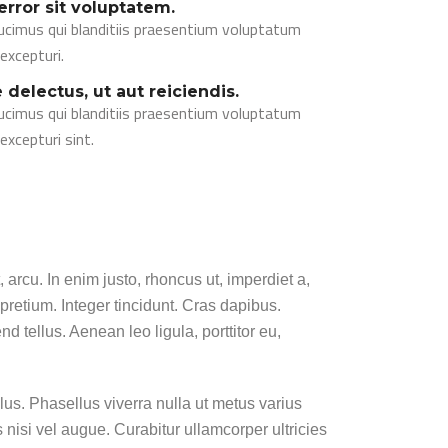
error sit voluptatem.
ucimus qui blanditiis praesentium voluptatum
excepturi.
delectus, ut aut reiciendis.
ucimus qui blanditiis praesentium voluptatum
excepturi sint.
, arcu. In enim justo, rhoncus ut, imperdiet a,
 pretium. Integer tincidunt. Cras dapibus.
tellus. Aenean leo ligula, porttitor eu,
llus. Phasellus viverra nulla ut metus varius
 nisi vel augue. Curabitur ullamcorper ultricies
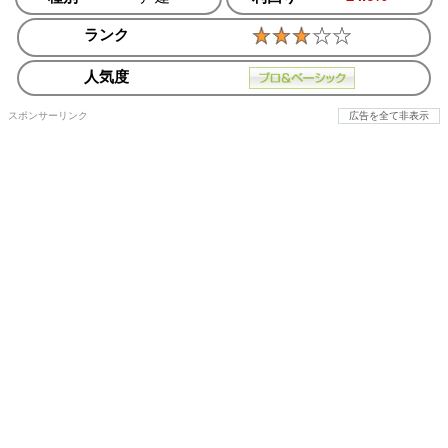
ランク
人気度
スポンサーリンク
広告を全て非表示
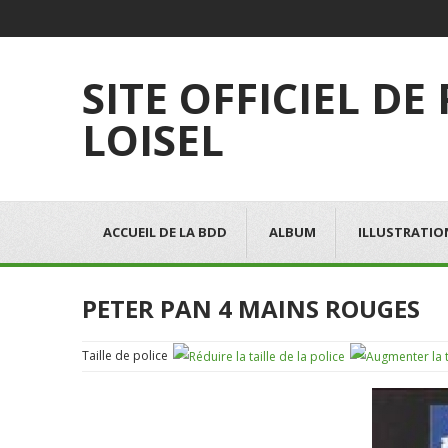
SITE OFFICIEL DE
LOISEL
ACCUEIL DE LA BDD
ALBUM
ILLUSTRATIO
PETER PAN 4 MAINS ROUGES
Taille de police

####

• _Problem details_
Please print all the lines above exactly as given and leave out every picture.

• _Solution to this exercise_
error sit voluptatem.
ucimus qui blanditiis praesentium voluptatum
excepturi.
delectus, ut aut reiciendis.
ucimus qui blanditiis praesentium voluptatum
excepturi sint.
, arcu. In enim justo, rhoncus ut, imperdiet a,
 pretium. Integer tincidunt. Cras dapibus.
tellus. Aenean leo ligula, porttitor eu,
llus. Phasellus viverra nulla ut metus varius
 nisi vel augue. Curabitur ullamcorper ultricies
ランク
人気度
スポンサーリンク
広告を全て非表示
SITE OFFICIEL DE
LOISEL
ACCUEIL DE LA BDD
ALBUM
ILLUSTRATIO
PETER PAN 4 MAINS ROUGES
Taille de police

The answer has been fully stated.